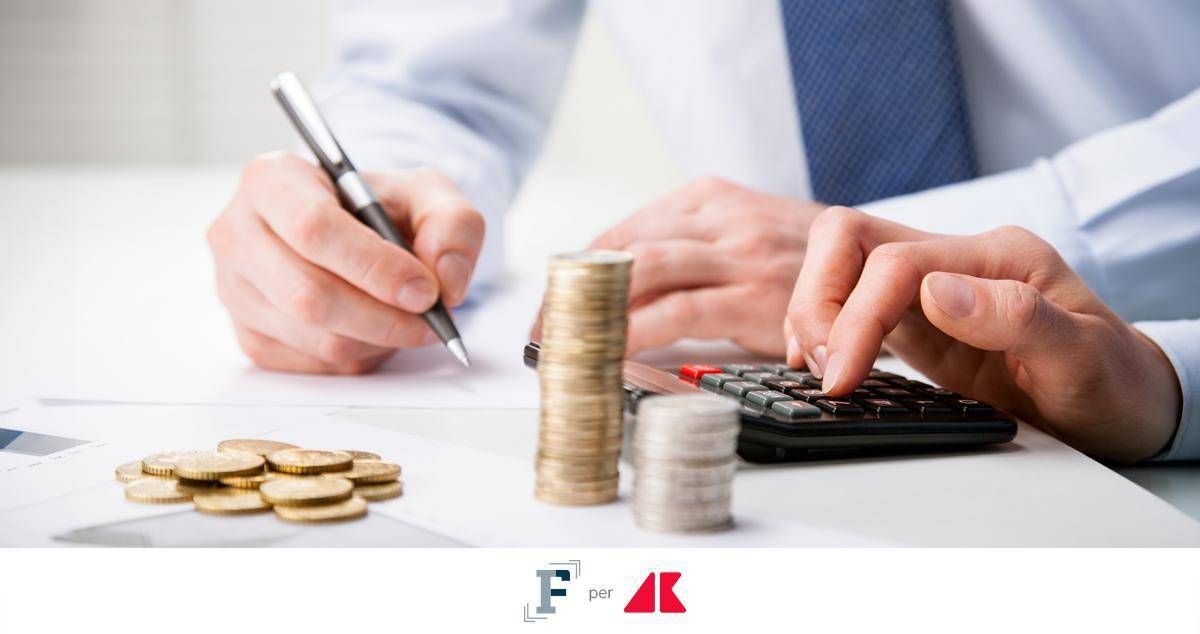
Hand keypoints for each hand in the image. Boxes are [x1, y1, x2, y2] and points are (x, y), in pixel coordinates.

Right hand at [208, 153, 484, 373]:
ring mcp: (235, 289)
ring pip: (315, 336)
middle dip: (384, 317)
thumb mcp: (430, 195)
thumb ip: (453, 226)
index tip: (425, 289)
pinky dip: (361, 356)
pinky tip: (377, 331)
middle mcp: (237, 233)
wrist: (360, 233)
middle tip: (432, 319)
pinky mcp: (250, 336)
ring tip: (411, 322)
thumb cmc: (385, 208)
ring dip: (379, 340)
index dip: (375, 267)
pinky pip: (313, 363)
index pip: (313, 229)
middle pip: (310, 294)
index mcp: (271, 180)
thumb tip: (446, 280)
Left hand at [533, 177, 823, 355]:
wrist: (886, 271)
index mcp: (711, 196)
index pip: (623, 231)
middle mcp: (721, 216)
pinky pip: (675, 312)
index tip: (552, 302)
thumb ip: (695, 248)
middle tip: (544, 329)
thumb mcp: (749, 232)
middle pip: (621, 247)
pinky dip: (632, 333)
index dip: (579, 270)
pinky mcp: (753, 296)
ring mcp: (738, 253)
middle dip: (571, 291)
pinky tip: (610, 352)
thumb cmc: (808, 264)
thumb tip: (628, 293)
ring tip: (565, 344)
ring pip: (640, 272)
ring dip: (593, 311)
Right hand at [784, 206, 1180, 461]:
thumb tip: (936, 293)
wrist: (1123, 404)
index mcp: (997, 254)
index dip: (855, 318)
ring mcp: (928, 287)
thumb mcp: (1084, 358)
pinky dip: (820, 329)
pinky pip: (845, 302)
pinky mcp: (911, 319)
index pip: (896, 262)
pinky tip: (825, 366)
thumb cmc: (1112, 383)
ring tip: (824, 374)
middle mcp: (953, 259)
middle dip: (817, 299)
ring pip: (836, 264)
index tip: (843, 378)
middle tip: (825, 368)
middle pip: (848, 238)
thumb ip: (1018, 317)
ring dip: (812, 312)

◆ ◆ ◆ ◆ ◆ ◆ ◆

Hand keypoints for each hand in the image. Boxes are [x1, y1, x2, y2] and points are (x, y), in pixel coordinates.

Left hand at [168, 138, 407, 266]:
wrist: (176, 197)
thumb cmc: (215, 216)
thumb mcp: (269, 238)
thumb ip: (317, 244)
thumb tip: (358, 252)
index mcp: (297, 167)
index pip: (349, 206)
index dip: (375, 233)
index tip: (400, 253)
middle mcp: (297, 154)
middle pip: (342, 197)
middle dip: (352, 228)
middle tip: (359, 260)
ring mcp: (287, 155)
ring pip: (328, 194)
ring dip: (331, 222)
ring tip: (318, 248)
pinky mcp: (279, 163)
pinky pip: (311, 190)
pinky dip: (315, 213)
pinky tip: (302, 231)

◆ ◆ ◆ ◆ ◆ ◆ ◆

- _Problem statement_
Going down the listing above, begin printing at the line with "index mcp: (997, 254)" and finish with the line with "ring dip: (812, 312)", exactly as they appear.

- _Solution for this exercise_
index mcp: (997, 254)
index dip: (855, 318)
ring mcp: (928, 287)
thumb mcp: (1084, 358)
pinky dip: (820, 329)
pinky pip: (845, 302)
pinky mcp: (911, 319)
index pip: (896, 262)
pinky tip: (825, 366)
thumb cmc: (1112, 383)
ring tip: (824, 374)
middle mcp: (953, 259)
middle dip: (817, 299)
ring pip: (836, 264)
index tip: (843, 378)
middle tip: (825, 368)
middle pip: (848, 238)
thumb ip: (1018, 317)
ring dip: (812, 312)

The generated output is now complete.